In his new Afterword to The End of History and the Last Man, Fukuyama addresses the many misunderstandings and misrepresentations to which his thesis has been subjected. There is no need to cover the ground the author himself traverses, but it is worth noting briefly how pervasive such readings were. Indeed, to quote Perry Anderson once again, upon first encountering it the "great majority of Fukuyama's commentators in the world's press greeted his argument with incredulity". Indeed critics from across the ideological spectrum – left, right, and centre – were at once flummoxed and incensed by the thesis.

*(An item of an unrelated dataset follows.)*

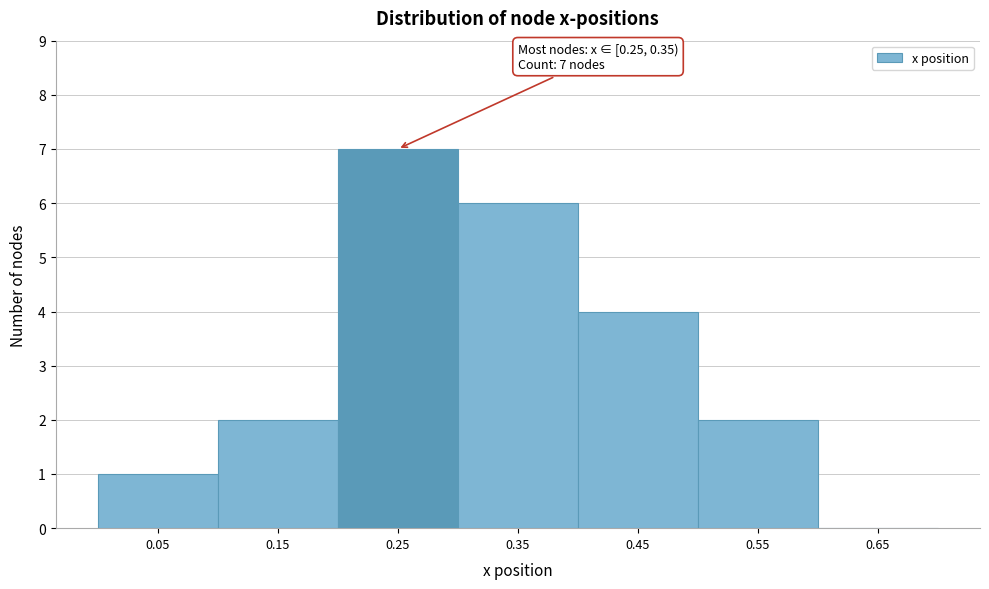

Reading left to right, what are all the values shown in this chart?

0.05=1	0.15=2	0.25=7	0.35=6	0.45=4	0.55=2	0.65=0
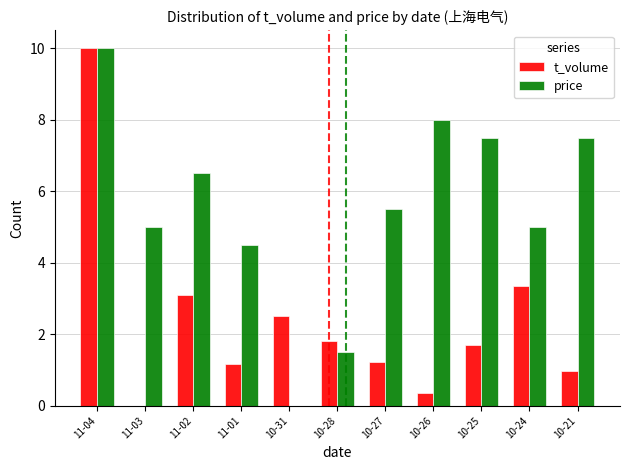

What is the sum of the price values at 10-24 and 10-31?

5.0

Many interpreted Fukuyama literally to mean nothing else was going to happen anymore – or at least nothing important. Not so: what he meant was not that historical events would stop happening but rather that, with the collapse of Soviet communism and fascism before it, there were no major competing visions to liberal democracy as a system and thus that we had reached an end-point in our "ideological evolution" as a species. One can of course debate that proposition – as several of the participants in our symposium do – but that, and not something else, is the proposition.

Many others read the thesis as a form of unbridled American triumphalism, an unqualified celebration of the United States model of capitalist democracy, end of discussion. Not so: in fact, Fukuyama asserts that "the European Union is a much fuller real-world embodiment of the concept than is the contemporary United States." Moreover – and this aspect almost entirely evaded comprehension – the second half of the book's equation, the "last man", is in fact a dark cloud looming over the end of history: the spectre, taken from Friedrich Nietzsche, of life stripped of great passions or of ideals worth struggling for – a bloodless bourgeois routine of consumption.

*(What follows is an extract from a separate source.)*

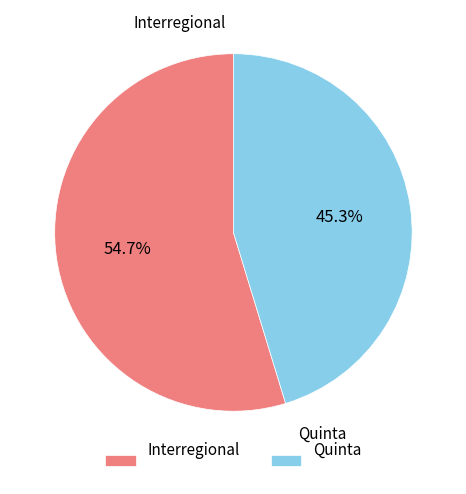

What is the total percentage of Quinta and Interregional?

100.0%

The attacks on the thesis were manifold. It was not only those on the left but several conservatives who reacted with suspicion. Samuel Huntington detected more than a whiff of Marxism in the argument. (Indeed Marx does figure in Fukuyama's mosaic, along with Hegel and Kojève, as an exponent of the progressive view of history that sees human societies evolving, moving in a particular direction and toward a goal, albeit not the one Marx envisioned.)

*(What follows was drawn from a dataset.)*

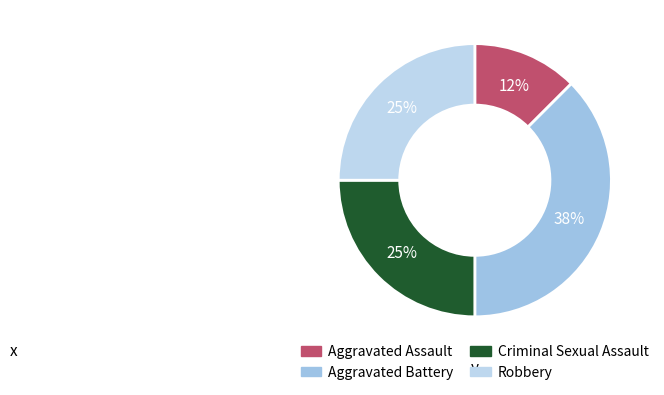

Approximately how many times larger is the value at Criminal Sexual Assault compared to Robbery?

1.0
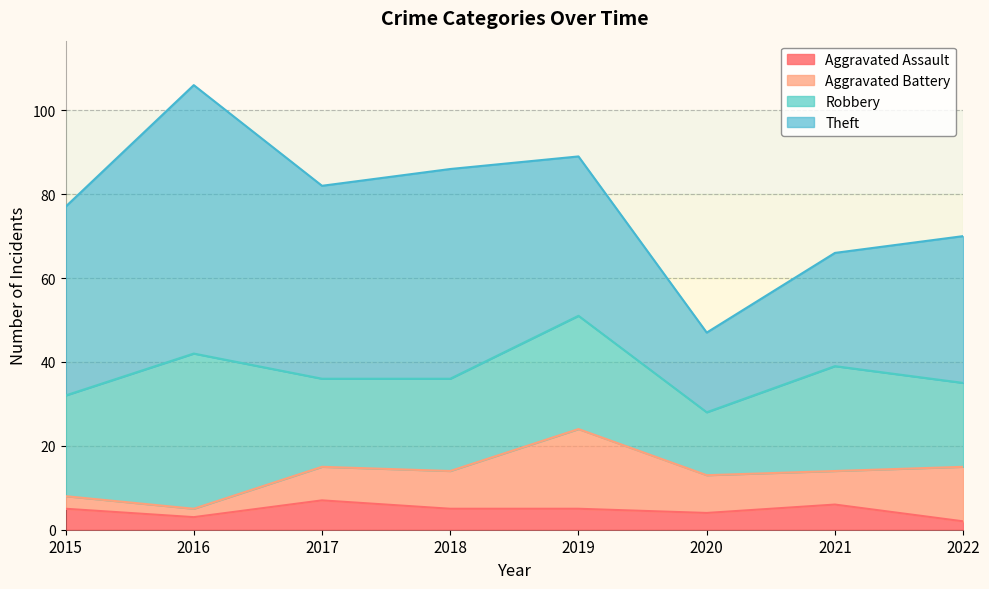

What is the minimum value for Theft?

19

I tend to agree with Anderson's claim (Anderson being a Marxist, incidentally) that "the outcry his original thesis provoked was a token, not of its ineptitude, but of its disturbing force." There was in fact an unmistakably disturbing force to Fukuyama's argument – but it was precisely that disturbing force that was most arresting and challenging about it. Whatever one made of Fukuyama's politics, his argument confronted us with a set of first-order, big-picture questions – about where we were "at" historically, about the meaning of the dramatic global events of the period, about the direction in which the world was moving, about the possibilities available to us. Even if one disagreed with Fukuyama's answers to these questions, these were – and indeed remain – essential questions, ones that are rarely posed with the boldness and clarity Fukuyama's thesis possessed.

Needless to say, Fukuyama's thesis was – is – open to any number of objections. To his credit, in his essay he engages what he considers the most penetrating of the objections levelled against his argument over the years. He takes those objections seriously and proposes possible ways out of the dilemmas they identify. As our symposium will demonstrate, yet further objections will remain after the exercise. I know I'm not alone in looking forward to Fukuyama's response to his interlocutors. openDemocracy is proud to present this clarifying intellectual dialogue.